Could you write out the data that follows, exactly and in full?

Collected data
+++

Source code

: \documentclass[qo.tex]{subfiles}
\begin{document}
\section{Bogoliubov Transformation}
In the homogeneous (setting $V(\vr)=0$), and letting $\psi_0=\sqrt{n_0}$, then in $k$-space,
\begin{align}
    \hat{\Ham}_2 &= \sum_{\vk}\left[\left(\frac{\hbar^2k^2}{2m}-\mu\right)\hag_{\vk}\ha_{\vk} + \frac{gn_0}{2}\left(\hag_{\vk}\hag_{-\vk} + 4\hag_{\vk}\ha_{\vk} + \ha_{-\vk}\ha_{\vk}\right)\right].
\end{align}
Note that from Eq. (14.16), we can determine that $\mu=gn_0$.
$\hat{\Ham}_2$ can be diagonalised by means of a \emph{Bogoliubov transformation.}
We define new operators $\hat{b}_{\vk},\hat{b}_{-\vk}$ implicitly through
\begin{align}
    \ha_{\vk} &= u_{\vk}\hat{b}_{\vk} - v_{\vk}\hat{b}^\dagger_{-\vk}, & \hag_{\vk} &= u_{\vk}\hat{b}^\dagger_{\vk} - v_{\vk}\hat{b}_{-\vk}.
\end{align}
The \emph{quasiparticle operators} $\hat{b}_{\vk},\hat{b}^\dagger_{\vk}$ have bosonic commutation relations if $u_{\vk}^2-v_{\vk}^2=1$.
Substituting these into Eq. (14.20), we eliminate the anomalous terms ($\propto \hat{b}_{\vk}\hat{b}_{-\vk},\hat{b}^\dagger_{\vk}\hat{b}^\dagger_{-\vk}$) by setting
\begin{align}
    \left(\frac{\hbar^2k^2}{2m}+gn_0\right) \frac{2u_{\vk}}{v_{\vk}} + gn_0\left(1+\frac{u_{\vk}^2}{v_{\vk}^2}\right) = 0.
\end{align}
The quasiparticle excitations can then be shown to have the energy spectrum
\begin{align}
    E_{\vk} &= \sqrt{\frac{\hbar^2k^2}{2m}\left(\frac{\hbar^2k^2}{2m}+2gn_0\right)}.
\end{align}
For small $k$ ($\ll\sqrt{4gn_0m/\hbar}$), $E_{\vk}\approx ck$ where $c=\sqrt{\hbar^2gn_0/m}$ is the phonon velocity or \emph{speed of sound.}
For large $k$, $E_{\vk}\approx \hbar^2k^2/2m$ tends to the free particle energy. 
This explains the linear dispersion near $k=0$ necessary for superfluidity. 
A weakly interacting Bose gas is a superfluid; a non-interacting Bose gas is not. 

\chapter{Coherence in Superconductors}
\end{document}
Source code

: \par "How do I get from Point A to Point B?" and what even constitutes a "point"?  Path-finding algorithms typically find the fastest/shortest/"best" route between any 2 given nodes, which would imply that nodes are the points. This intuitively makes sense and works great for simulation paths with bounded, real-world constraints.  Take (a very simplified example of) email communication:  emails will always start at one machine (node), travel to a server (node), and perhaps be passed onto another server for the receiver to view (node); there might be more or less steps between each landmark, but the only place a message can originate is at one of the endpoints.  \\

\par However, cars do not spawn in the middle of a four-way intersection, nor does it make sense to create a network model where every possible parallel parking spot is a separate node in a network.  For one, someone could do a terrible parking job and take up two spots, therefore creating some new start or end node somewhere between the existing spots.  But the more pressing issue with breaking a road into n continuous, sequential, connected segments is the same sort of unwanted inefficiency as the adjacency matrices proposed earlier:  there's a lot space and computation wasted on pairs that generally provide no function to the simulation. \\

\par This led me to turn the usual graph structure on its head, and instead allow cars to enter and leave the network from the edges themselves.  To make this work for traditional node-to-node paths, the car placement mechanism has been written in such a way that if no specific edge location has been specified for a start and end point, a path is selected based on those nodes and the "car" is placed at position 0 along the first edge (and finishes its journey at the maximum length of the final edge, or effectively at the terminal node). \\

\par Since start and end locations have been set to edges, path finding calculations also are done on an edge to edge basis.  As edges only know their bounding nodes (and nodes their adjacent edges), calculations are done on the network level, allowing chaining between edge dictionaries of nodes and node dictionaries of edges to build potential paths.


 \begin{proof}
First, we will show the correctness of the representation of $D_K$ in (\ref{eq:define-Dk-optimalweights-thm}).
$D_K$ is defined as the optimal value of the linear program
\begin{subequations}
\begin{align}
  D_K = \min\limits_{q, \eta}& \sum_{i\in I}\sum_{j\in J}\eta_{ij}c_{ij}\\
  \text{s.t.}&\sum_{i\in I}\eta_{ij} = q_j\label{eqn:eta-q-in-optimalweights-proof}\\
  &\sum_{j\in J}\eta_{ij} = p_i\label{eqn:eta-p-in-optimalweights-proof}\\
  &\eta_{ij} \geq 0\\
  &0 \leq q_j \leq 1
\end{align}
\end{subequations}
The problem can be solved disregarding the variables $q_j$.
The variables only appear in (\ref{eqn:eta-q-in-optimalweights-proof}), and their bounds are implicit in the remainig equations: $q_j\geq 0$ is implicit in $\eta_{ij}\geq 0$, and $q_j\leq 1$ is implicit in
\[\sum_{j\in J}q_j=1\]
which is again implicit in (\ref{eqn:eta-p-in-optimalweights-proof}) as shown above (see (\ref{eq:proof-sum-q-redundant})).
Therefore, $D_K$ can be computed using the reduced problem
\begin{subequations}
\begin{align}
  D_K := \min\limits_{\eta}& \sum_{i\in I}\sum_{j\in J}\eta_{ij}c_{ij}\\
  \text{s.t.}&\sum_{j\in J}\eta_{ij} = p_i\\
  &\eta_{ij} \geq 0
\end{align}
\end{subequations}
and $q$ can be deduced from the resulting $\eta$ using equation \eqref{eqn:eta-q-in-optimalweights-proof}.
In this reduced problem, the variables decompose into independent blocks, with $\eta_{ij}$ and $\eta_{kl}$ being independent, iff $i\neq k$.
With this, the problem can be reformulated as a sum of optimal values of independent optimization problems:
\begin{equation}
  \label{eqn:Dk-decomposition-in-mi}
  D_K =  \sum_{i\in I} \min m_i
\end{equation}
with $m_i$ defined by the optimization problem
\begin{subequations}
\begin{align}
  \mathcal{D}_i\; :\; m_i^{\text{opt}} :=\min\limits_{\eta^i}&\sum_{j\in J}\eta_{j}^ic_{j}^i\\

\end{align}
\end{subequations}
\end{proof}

+++

- Task output -
Source code

: \documentclass[qo.tex]{subfiles}
\begin{document}
\section{Bogoliubov Transformation}
In the homogeneous (setting $V(\vr)=0$), and letting $\psi_0=\sqrt{n_0}$, then in $k$-space,
\begin{align}
    \hat{\Ham}_2 &= \sum_{\vk}\left[\left(\frac{\hbar^2k^2}{2m}-\mu\right)\hag_{\vk}\ha_{\vk} + \frac{gn_0}{2}\left(\hag_{\vk}\hag_{-\vk} + 4\hag_{\vk}\ha_{\vk} + \ha_{-\vk}\ha_{\vk}\right)\right].
\end{align}
Note that from Eq. (14.16), we can determine that $\mu=gn_0$.
$\hat{\Ham}_2$ can be diagonalised by means of a \emph{Bogoliubov transformation.}
We define new operators $\hat{b}_{\vk},\hat{b}_{-\vk}$ implicitly through
\begin{align}
    \ha_{\vk} &= u_{\vk}\hat{b}_{\vk} - v_{\vk}\hat{b}^\dagger_{-\vk}, & \hag_{\vk} &= u_{\vk}\hat{b}^\dagger_{\vk} - v_{\vk}\hat{b}_{-\vk}.
\end{align}
The \emph{quasiparticle operators} $\hat{b}_{\vk},\hat{b}^\dagger_{\vk}$ have bosonic commutation relations if $u_{\vk}^2-v_{\vk}^2=1$.
Substituting these into Eq. (14.20), we eliminate the anomalous terms ($\propto \hat{b}_{\vk}\hat{b}_{-\vk},\hat{b}^\dagger_{\vk}\hat{b}^\dagger_{-\vk}$) by setting
\begin{align}
    \left(\frac{\hbar^2k^2}{2m}+gn_0\right) \frac{2u_{\vk}}{v_{\vk}} + gn_0\left(1+\frac{u_{\vk}^2}{v_{\vk}^2}\right) = 0.
\end{align}
The quasiparticle excitations can then be shown to have the energy spectrum
\begin{align}
    E_{\vk} &= \sqrt{\frac{\hbar^2k^2}{2m}\left(\frac{\hbar^2k^2}{2m}+2gn_0\right)}.
\end{align}
For small $k$ ($\ll\sqrt{4gn_0m/\hbar}$), $E_{\vk}\approx ck$ where $c=\sqrt{\hbar^2gn_0/m}$ is the phonon velocity or \emph{speed of sound.}
For large $k$, $E_{\vk}\approx \hbar^2k^2/2m$ tends to the free particle energy. 
This explains the linear dispersion near $k=0$ necessary for superfluidity. 
A weakly interacting Bose gas is a superfluid; a non-interacting Bose gas is not. 

\chapter{Coherence in Superconductors}
\end{document}
Source code

: \par "How do I get from Point A to Point B?" and what even constitutes a "point"?  Path-finding algorithms typically find the fastest/shortest/"best" route between any 2 given nodes, which would imply that nodes are the points. This intuitively makes sense and works great for simulation paths with bounded, real-world constraints.  Take (a very simplified example of) email communication:  emails will always start at one machine (node), travel to a server (node), and perhaps be passed onto another server for the receiver to view (node); there might be more or less steps between each landmark, but the only place a message can originate is at one of the endpoints.  \\

\par However, cars do not spawn in the middle of a four-way intersection, nor does it make sense to create a network model where every possible parallel parking spot is a separate node in a network.  For one, someone could do a terrible parking job and take up two spots, therefore creating some new start or end node somewhere between the existing spots.  But the more pressing issue with breaking a road into n continuous, sequential, connected segments is the same sort of unwanted inefficiency as the adjacency matrices proposed earlier:  there's a lot space and computation wasted on pairs that generally provide no function to the simulation. \\

\par This led me to turn the usual graph structure on its head, and instead allow cars to enter and leave the network from the edges themselves.  To make this work for traditional node-to-node paths, the car placement mechanism has been written in such a way that if no specific edge location has been specified for a start and end point, a path is selected based on those nodes and the "car" is placed at position 0 along the first edge (and finishes its journey at the maximum length of the final edge, or effectively at the terminal node). \\

\par Since start and end locations have been set to edges, path finding calculations also are done on an edge to edge basis.  As edges only know their bounding nodes (and nodes their adjacent edges), calculations are done on the network level, allowing chaining between edge dictionaries of nodes and node dictionaries of edges to build potential paths.


 \begin{proof}
First, we will show the correctness of the representation of $D_K$ in (\ref{eq:define-Dk-optimalweights-thm}).
$D_K$ is defined as the optimal value of the linear program
\begin{subequations}
\begin{align}
  D_K = \min\limits_{q, \eta}& \sum_{i\in I}\sum_{j\in J}\eta_{ij}c_{ij}\\
  \text{s.t.}&\sum_{i\in I}\eta_{ij} = q_j\label{eqn:eta-q-in-optimalweights-proof}\\
  &\sum_{j\in J}\eta_{ij} = p_i\label{eqn:eta-p-in-optimalweights-proof}\\
  &\eta_{ij} \geq 0\\
  &0 \leq q_j \leq 1
\end{align}
\end{subequations}
The problem can be solved disregarding the variables $q_j$.
The variables only appear in (\ref{eqn:eta-q-in-optimalweights-proof}), and their bounds are implicit in the remainig equations: $q_j\geq 0$ is implicit in $\eta_{ij}\geq 0$, and $q_j\leq 1$ is implicit in
\[\sum_{j\in J}q_j=1\]
which is again implicit in (\ref{eqn:eta-p-in-optimalweights-proof}) as shown above (see (\ref{eq:proof-sum-q-redundant})).
Therefore, $D_K$ can be computed using the reduced problem
\begin{subequations}
\begin{align}
  D_K := \min\limits_{\eta}& \sum_{i\in I}\sum_{j\in J}\eta_{ij}c_{ij}\\
  \text{s.t.}&\sum_{j\in J}\eta_{ij} = p_i\\
  &\eta_{ij} \geq 0
\end{align}
\end{subequations}
and $q$ can be deduced from the resulting $\eta$ using equation \eqref{eqn:eta-q-in-optimalweights-proof}.
In this reduced problem, the variables decompose into independent blocks, with $\eta_{ij}$ and $\eta_{kl}$ being independent, iff $i\neq k$.
With this, the problem can be reformulated as a sum of optimal values of independent optimization problems:
\begin{equation}
  \label{eqn:Dk-decomposition-in-mi}
  D_K =  \sum_{i\in I} \min m_i
\end{equation}
with $m_i$ defined by the optimization problem
\begin{subequations}
\begin{align}
  \mathcal{D}_i\; :\; m_i^{\text{opt}} :=\min\limits_{\eta^i}&\sum_{j\in J}\eta_{j}^ic_{j}^i\\

\end{align}
\end{subequations}
\end{proof}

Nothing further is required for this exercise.